| Data in this exercise |

+++

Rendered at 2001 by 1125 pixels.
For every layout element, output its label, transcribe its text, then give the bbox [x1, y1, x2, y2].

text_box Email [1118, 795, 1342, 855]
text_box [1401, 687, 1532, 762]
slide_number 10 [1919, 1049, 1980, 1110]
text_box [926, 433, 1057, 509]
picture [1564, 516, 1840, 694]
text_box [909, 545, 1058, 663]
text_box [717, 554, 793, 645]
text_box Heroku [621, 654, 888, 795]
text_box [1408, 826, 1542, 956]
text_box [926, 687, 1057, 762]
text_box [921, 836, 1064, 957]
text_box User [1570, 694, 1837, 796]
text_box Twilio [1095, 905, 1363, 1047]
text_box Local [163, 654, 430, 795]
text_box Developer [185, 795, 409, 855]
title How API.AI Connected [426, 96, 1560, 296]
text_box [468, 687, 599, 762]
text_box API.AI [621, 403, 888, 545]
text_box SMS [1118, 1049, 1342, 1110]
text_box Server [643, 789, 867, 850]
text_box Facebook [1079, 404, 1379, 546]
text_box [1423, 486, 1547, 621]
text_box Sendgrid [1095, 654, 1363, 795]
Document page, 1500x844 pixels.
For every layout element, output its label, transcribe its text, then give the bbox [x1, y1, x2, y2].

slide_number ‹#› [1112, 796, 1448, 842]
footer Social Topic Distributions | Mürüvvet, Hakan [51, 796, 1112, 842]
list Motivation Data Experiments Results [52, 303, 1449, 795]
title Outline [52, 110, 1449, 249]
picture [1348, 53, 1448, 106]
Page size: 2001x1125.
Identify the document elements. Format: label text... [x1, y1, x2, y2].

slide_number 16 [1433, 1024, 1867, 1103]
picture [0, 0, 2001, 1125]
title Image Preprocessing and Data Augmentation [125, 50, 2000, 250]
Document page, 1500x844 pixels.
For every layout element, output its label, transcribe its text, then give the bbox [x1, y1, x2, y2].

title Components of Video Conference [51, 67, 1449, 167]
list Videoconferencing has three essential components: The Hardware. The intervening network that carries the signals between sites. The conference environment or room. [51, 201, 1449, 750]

+++

| Problem requirements |
Preserving every character, copy the records above out again.

| Task solution |
Rendered at 2001 by 1125 pixels.
For every layout element, output its label, transcribe its text, then give the bbox [x1, y1, x2, y2].

text_box Email [1118, 795, 1342, 855]
text_box [1401, 687, 1532, 762]
slide_number 10 [1919, 1049, 1980, 1110]
text_box [926, 433, 1057, 509]
picture [1564, 516, 1840, 694]
text_box [909, 545, 1058, 663]
text_box [717, 554, 793, 645]
text_box Heroku [621, 654, 888, 795]
text_box [1408, 826, 1542, 956]
text_box [926, 687, 1057, 762]
text_box [921, 836, 1064, 957]
text_box User [1570, 694, 1837, 796]
text_box Twilio [1095, 905, 1363, 1047]
text_box Local [163, 654, 430, 795]
text_box Developer [185, 795, 409, 855]
title How API.AI Connected [426, 96, 1560, 296]
text_box [468, 687, 599, 762]
text_box API.AI [621, 403, 888, 545]
text_box SMS [1118, 1049, 1342, 1110]
text_box Server [643, 789, 867, 850]
text_box Facebook [1079, 404, 1379, 546]
text_box [1423, 486, 1547, 621]
text_box Sendgrid [1095, 654, 1363, 795]
Document page, 1500x844 pixels.
For every layout element, output its label, transcribe its text, then give the bbox [x1, y1, x2, y2].

slide_number ‹#› [1112, 796, 1448, 842]
footer Social Topic Distributions | Mürüvvet, Hakan [51, 796, 1112, 842]
list Motivation Data Experiments Results [52, 303, 1449, 795]
title Outline [52, 110, 1449, 249]
picture [1348, 53, 1448, 106]
Page size: 2001x1125.
Identify the document elements. Format: label text... [x1, y1, x2, y2].

slide_number 16 [1433, 1024, 1867, 1103]
picture [0, 0, 2001, 1125]
title Image Preprocessing and Data Augmentation [125, 50, 2000, 250]
Document page, 1500x844 pixels.
For every layout element, output its label, transcribe its text, then give the bbox [x1, y1, x2, y2].

title Components of Video Conference [51, 67, 1449, 167]
list Videoconferencing has three essential components: The Hardware. The intervening network that carries the signals between sites. The conference environment or room. [51, 201, 1449, 750]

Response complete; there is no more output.